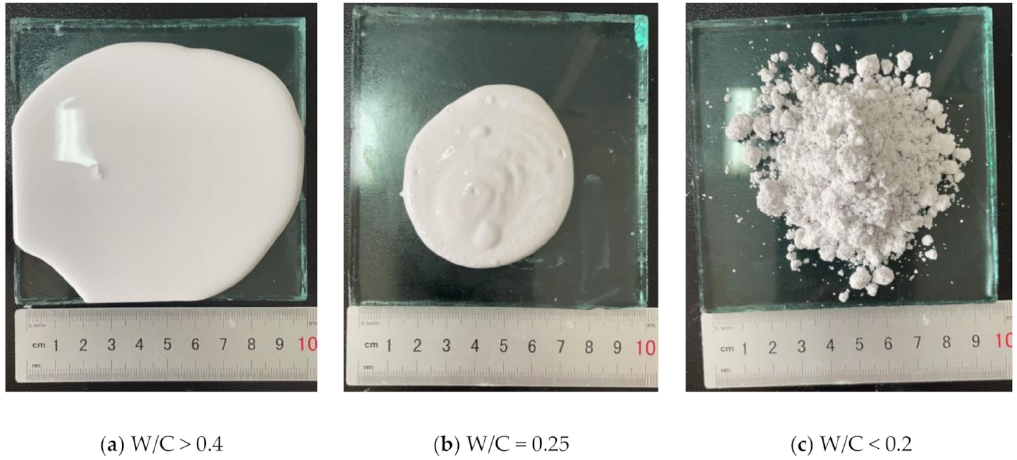
Figure 8. Influence of W/C ratios on the setting performance of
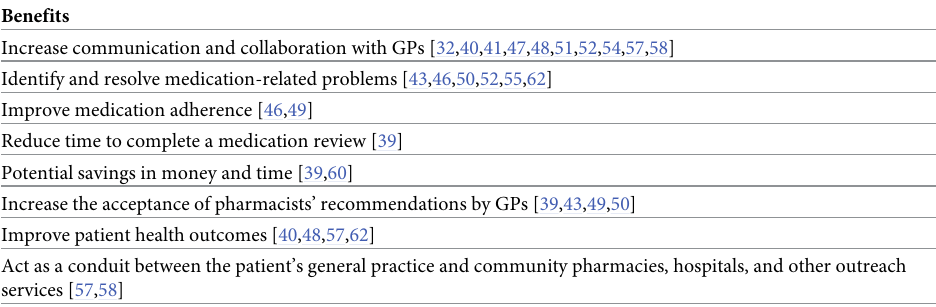
Table 1. Benefits of the inclusion of general practice pharmacists. Benefits Increase communication and collaboration with GPs [32,40,41,47,48,51,52,54,57,58] Identify and resolve medication-related problems [43,46,50,52,55,62] Improve medication adherence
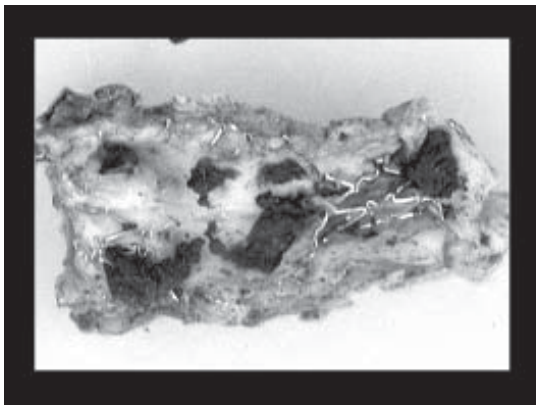
Fig. 7 - Incomplete endothelial development of a saphenous vein graft after implantation of a stent coated with rapamicin, with exposure of the metallic mesh of the stent in the vessel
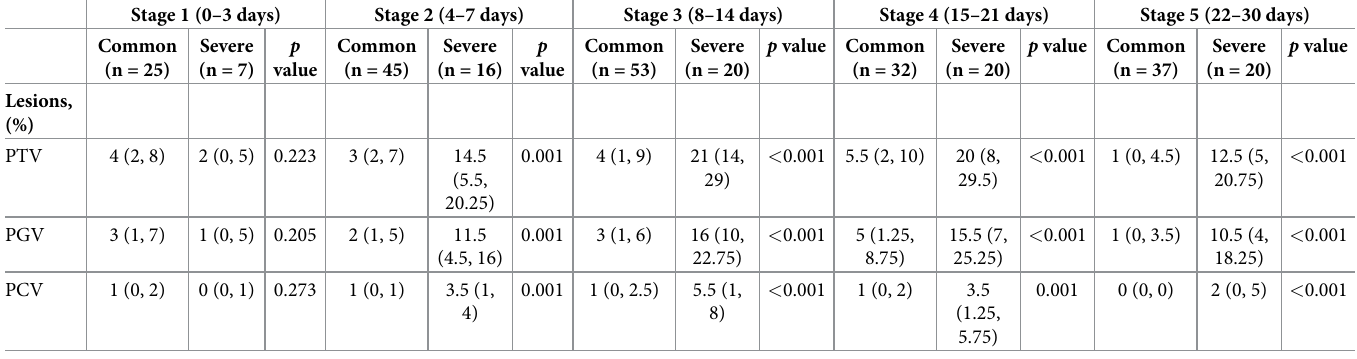
Table 2. Comparison of PTV, PGV and PCV between common and severe SARS-CoV-2 pneumonia among five stages. Stage 1 (0–3 days)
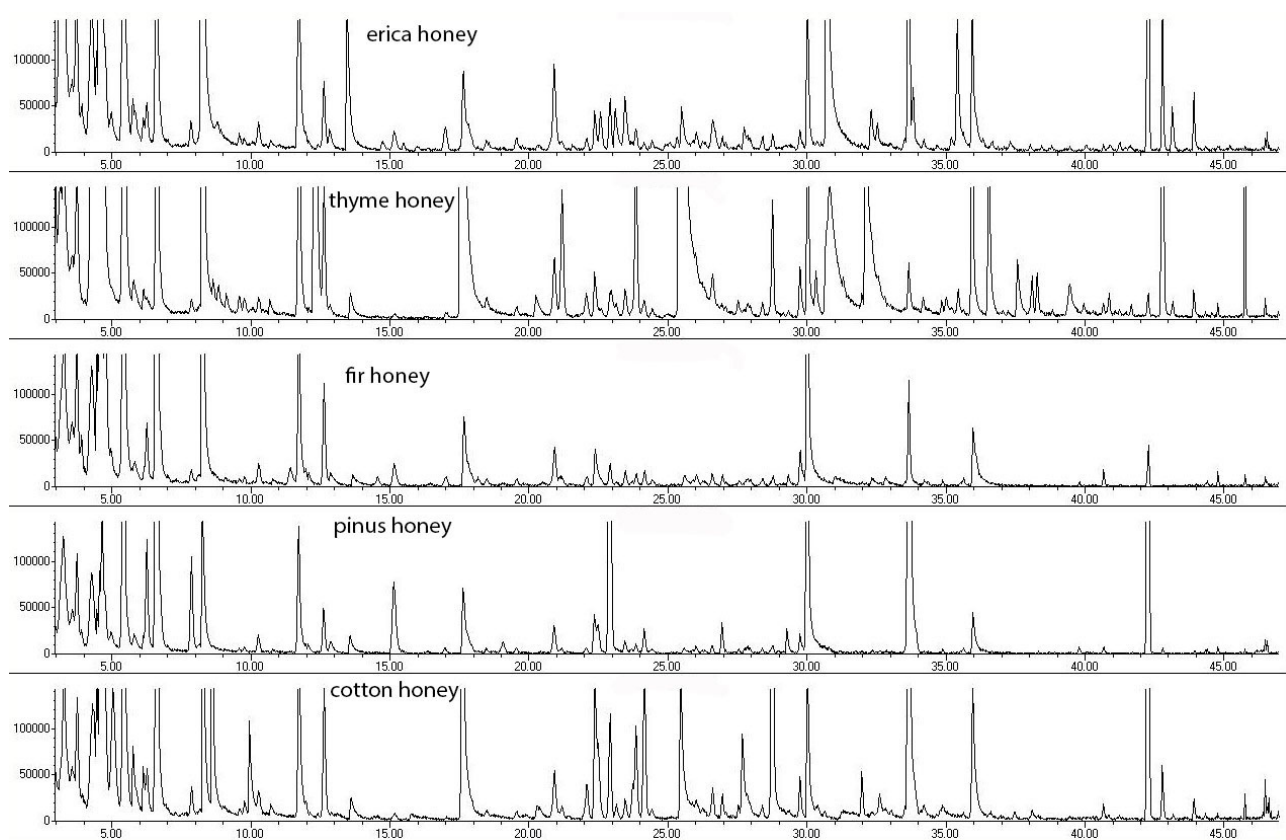
Figure 2. Representative chromatogram for each studied monofloral honey type.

──────────

AIM OF THE EXERCISE
Please output every record above exactly. Leave the pictures out.

WORKED SOLUTION
Figure 8. Influence of W/C ratios on the setting performance of
Table 1. Benefits of the inclusion of general practice pharmacists. Benefits Increase communication and collaboration with GPs [32,40,41,47,48,51,52,54,57,58] Identify and resolve medication-related problems [43,46,50,52,55,62] Improve medication adherence
Fig. 7 - Incomplete endothelial development of a saphenous vein graft after implantation of a stent coated with rapamicin, with exposure of the metallic mesh of the stent in the vessel
Table 2. Comparison of PTV, PGV and PCV between common and severe SARS-CoV-2 pneumonia among five stages. Stage 1 (0–3 days)
Figure 2. Representative chromatogram for each studied monofloral honey type.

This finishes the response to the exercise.